### [EXERCISE OBJECTIVE]
Return every line of the data from the one containing "scientific name: Lacanobia w-latinum" down to the one containing "genus: Coenagrion", both included, copied word for word.

### [EXERCISE INPUTS]
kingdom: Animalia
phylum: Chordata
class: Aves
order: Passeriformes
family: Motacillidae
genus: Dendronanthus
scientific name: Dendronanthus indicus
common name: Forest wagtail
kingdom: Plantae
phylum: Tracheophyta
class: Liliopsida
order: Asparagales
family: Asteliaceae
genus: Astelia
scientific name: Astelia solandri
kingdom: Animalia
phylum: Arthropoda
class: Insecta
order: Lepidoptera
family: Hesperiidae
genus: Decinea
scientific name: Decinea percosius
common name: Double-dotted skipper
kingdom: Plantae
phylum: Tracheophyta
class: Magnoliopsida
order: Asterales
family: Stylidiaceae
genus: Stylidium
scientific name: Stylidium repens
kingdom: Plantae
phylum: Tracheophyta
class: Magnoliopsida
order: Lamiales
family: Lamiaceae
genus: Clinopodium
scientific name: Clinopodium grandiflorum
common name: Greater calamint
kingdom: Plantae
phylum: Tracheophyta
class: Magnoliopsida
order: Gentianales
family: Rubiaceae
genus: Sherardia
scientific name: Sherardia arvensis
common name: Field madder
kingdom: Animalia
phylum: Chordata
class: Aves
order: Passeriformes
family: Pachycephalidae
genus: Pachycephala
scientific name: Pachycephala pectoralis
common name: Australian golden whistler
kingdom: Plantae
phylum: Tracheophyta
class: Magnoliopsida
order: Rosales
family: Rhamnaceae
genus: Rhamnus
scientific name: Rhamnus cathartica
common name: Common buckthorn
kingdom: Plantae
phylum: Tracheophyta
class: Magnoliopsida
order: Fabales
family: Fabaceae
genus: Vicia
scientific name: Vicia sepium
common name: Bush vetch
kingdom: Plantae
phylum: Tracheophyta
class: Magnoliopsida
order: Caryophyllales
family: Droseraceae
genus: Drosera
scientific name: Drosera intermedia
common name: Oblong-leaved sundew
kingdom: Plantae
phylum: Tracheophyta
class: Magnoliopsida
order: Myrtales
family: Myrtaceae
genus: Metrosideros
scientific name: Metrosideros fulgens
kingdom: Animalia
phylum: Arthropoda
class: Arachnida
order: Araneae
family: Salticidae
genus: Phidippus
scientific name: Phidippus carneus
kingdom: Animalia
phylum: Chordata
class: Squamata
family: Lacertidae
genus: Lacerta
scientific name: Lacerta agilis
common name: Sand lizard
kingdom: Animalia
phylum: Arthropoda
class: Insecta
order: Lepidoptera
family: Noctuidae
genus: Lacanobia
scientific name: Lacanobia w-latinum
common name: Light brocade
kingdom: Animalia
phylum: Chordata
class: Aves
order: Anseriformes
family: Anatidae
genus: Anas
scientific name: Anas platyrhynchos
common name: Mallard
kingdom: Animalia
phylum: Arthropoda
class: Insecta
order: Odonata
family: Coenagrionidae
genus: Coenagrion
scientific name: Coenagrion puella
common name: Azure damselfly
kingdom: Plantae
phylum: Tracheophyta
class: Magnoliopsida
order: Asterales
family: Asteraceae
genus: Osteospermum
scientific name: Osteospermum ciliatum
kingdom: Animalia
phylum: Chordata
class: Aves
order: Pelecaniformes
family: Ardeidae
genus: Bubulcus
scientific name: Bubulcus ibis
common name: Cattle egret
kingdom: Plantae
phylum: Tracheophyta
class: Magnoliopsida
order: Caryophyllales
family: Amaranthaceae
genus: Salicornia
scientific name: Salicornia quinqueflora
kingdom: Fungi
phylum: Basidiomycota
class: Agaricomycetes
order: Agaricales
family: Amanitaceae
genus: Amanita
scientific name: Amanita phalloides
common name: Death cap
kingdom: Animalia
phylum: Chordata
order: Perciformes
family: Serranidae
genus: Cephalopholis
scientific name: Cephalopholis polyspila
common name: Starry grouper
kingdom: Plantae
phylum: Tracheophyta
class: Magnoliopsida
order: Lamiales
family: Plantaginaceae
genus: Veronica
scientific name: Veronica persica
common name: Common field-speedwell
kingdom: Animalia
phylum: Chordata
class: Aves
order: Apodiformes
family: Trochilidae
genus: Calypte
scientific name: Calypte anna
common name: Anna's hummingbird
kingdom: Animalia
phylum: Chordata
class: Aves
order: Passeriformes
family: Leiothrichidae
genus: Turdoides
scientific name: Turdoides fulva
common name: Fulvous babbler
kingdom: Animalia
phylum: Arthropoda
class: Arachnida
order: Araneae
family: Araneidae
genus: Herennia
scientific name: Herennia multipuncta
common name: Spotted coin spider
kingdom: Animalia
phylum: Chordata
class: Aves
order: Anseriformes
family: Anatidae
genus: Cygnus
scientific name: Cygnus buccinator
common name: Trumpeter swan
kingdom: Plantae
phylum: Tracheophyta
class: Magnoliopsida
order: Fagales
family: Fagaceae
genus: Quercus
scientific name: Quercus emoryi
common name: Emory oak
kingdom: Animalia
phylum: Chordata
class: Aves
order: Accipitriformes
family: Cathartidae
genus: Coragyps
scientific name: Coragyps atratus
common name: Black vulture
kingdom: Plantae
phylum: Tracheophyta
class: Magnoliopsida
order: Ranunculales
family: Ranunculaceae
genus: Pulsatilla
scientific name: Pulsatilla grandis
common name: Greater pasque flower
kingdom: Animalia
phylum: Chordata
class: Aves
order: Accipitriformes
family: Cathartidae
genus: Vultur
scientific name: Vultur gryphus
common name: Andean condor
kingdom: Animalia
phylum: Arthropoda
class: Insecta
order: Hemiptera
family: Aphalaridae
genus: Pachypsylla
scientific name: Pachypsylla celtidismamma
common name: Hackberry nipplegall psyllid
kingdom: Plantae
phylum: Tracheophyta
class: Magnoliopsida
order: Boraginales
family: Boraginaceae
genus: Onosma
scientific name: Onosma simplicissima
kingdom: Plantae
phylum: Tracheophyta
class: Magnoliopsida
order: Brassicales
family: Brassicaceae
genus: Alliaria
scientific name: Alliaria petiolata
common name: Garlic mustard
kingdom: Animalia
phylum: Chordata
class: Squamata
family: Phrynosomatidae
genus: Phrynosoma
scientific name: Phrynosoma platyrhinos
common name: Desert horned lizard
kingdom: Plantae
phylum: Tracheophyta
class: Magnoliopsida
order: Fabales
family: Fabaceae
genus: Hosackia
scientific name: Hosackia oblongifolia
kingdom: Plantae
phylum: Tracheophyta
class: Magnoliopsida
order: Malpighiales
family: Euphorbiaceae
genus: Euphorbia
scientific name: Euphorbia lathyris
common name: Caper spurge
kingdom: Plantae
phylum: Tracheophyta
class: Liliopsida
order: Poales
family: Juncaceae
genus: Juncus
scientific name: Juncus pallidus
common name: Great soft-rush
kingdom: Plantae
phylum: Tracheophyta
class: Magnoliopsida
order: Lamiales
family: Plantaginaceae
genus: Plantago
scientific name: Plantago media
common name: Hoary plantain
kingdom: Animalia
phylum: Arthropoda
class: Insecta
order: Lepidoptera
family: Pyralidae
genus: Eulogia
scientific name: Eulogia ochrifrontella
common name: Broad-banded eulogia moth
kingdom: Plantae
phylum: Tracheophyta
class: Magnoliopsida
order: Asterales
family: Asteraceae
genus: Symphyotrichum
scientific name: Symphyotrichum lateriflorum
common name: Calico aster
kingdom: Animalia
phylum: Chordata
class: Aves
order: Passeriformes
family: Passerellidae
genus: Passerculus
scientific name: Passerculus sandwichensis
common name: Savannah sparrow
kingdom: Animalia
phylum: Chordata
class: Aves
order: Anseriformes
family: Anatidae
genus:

### [EXPECTED ANSWER]
scientific name: Lacanobia w-latinum
common name: Light brocade
kingdom: Animalia
phylum: Chordata
class: Aves
order: Anseriformes
family: Anatidae
genus: Anas
scientific name: Anas platyrhynchos
common name: Mallard
kingdom: Animalia
phylum: Arthropoda
class: Insecta
order: Odonata
family: Coenagrionidae
genus: Coenagrion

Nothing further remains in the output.